Sur l’une des pancartes brandies, on pouvait lire : «El Hirak houwa el hal» (Le hirak est la solution). Un autre écriteau proclame : «Le hirak est une marche libératrice». Un citoyen en est convaincu : «Le vaccin le plus sûr et le plus efficace : le hirak», écrit-il. Meriem, une inconditionnelle des manifs, arbore ce message : «Diversifiés idéologiquement, divergents politiquement, unis contre la îssaba». Une jeune manifestante parade pour sa part avec ce message : «L’Etat des libertés, un Etat fort».

Un immense portrait à l’effigie de Ali La Pointe surplombait la foule. A hauteur du café Les Capucines, le carré féministe est revenu lui aussi dans l’arène en entonnant ses hymnes habituels.
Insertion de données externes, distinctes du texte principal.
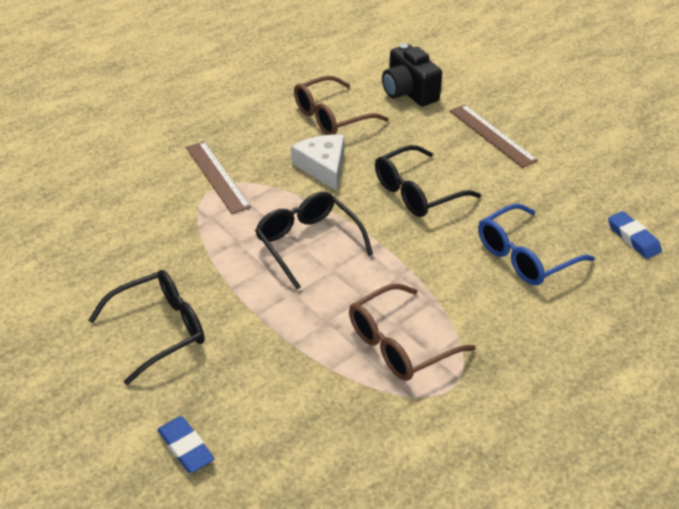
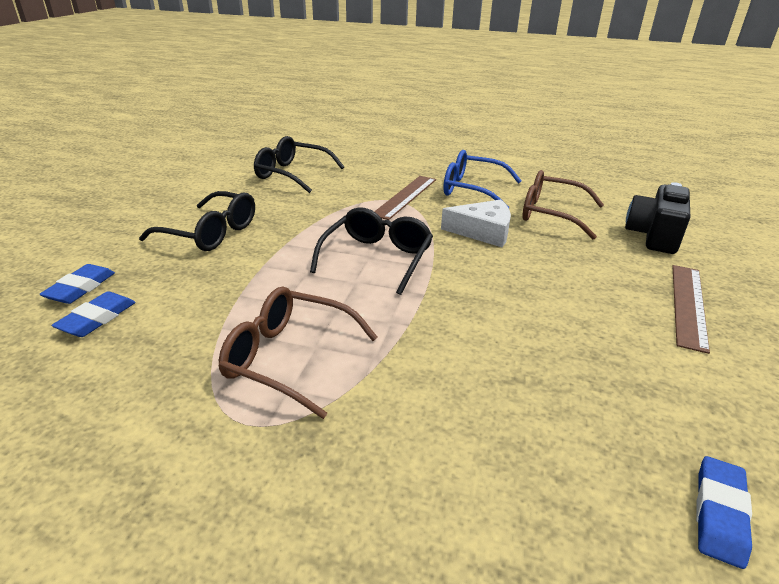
camera: 55 degrees right, 10 degrees down
white cheese [291,134,344,191] -> white cheese turned 60 degrees clockwise [441,199,511,247]
black glasses [375,145,481,217] -> black glasses moved to [254,136,344,193]
blue glasses [478,204,595,285] -> blue glasses moved to [443,150,522,208]
none -> blue eraser [51,291,136,337]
Détournant le fameux Bella Ciao, les militantes regroupées autour de l’extraordinaire Fadhila Chitour-Boumendjel chantent : «Qanoun el oussra, wel ounf wel hogra, yetnahaw ga3 !» (Le code de la famille, la violence, l’injustice, qu’ils dégagent tous !).
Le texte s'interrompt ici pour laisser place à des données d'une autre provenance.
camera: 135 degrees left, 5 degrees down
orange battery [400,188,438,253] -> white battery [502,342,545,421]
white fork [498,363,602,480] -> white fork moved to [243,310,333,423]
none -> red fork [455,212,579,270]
A quelques pas de là, Boumediène, un hirakiste inébranlable venu de Koléa, se saisit d’un morceau de craie et griffonne sur une de ses ardoises emblématiques : «On dénonce la brutalité policière». «Vous vous rendez compte que nous avons été réduits à nous cacher, raser les murs et faire profil bas alors que ce sont eux qui ont pillé et saccagé ce pays !» s’indigne Amar, un autre pilier du hirak, avant de lancer : «C’est pour ça qu’il devenait inéluctable que le hirak revienne.»

Sabrina Zouaoui, juriste et militante au long cours, nous dira de son côté combien il était significatif pour elle d’être présente dans les manifs, ce vendredi, même si le spectre de la pandémie est toujours dans les esprits : «Il n’était pas question que je reste à la maison. Jamais de la vie ! Je suis sortie le 22 déjà (lundi dernier, ndlr). Et je continuerai à sortir. Pour la pandémie, on se protège. On a fait campagne sur les réseaux sociaux pour sensibiliser les gens sur le port du masque. Et là, je vois plein de personnes qui portent un masque.»
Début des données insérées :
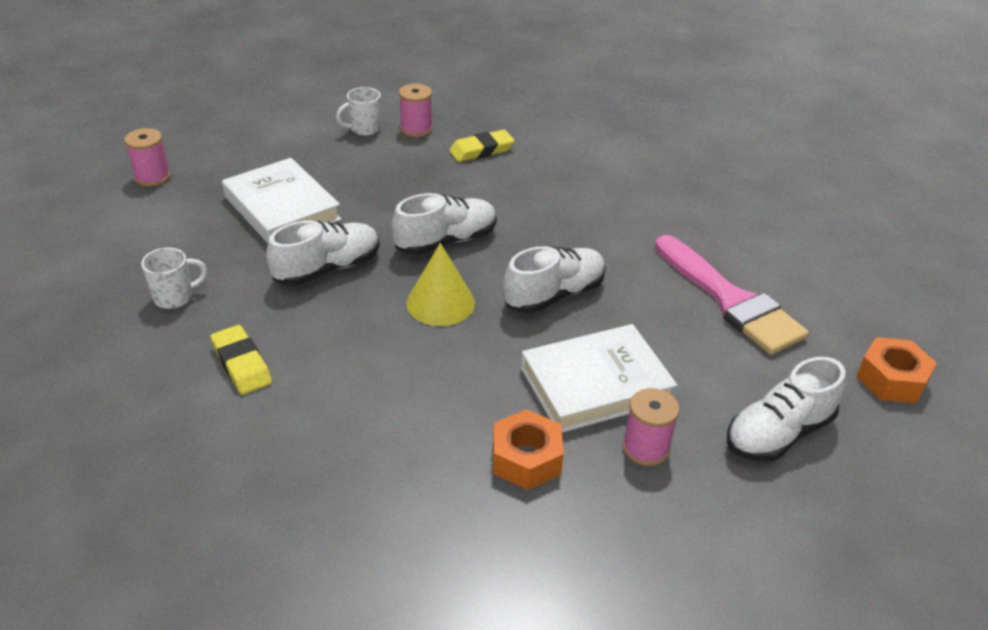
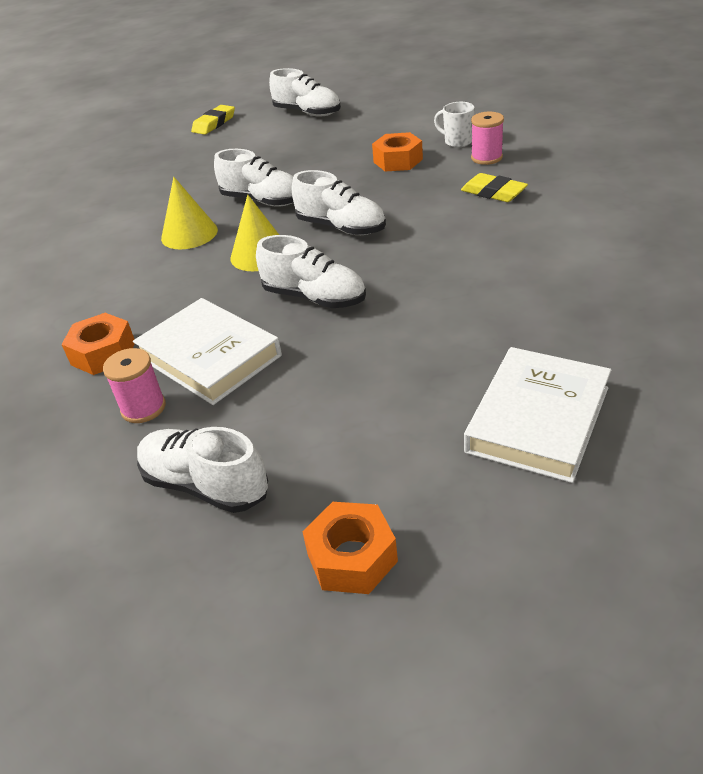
camera: 70 degrees right, 0 degrees up
pink spool [124,128,171,187] -> white shoe [269,68,341,117]
white mug [141,247,207,309] -> none
yellow eraser [210,325,272,395] -> yellow eraser moved to [191,105,235,135]
white book [222,158,341,243] -> white book moved to [464,347,611,483]
pink brush [655,235,809,355] -> none
none -> yellow cone [161,177,218,249]
none -> orange nut [372,132,423,171]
Et l’ancienne membre du mouvement Barakat de marteler : «On ne peut pas continuer à vivre dans l’indignité. La Covid, on ne sait pas quand est-ce qu’elle va disparaître. On ne peut pas continuer à vivre tout en voyant des citoyens en train de se faire torturer dans les commissariats de police. Ça serait lâche de notre part. Donc, pour moi, comme pour beaucoup de monde, ce retour était inévitable.»

Pour Sabrina, le gouvernement a grandement profité de la trêve sanitaire de façon déloyale : «Le système a profité de cette pandémie de façon éhontée. Il a exploité la conjoncture sanitaire pour museler les libertés et la parole citoyenne.» Sabrina Zouaoui considère, par ailleurs, qu’il est «impératif que le hirak s’organise».

«C’est vrai que sortir dans la rue, c’est très important pour faire entendre notre voix. C’est notre seul espace d’expression. Nous nous sommes réapproprié l’espace public, c’est déjà un exploit. Mais à un moment donné, nous devons nous organiser dans un mouvement pour que nous puissions transmettre notre message d’une manière officielle», estime-t-elle.

14h35. Des cortèges de manifestants enflammés continuent d’affluer, déferlant à travers la rue Asselah Hocine en provenance de Bab El Oued en s’écriant : «Rahoum djaw louled, Casbah Bab El Oued» (Les jeunes de La Casbah et de Bab El Oued sont arrivés), «Fi Bab El Oued doula à genoux» (A Bab El Oued, le gouvernement est à genoux). D’autres flux convergent vers la Grande-Poste en provenance de la place du 1er Mai et des quartiers est. Ils sont à présent des milliers, en tout, à faire trembler la capitale. Le hirak a repris magistralement «son» vendredi, et rien ne semble désormais en mesure de l’arrêter.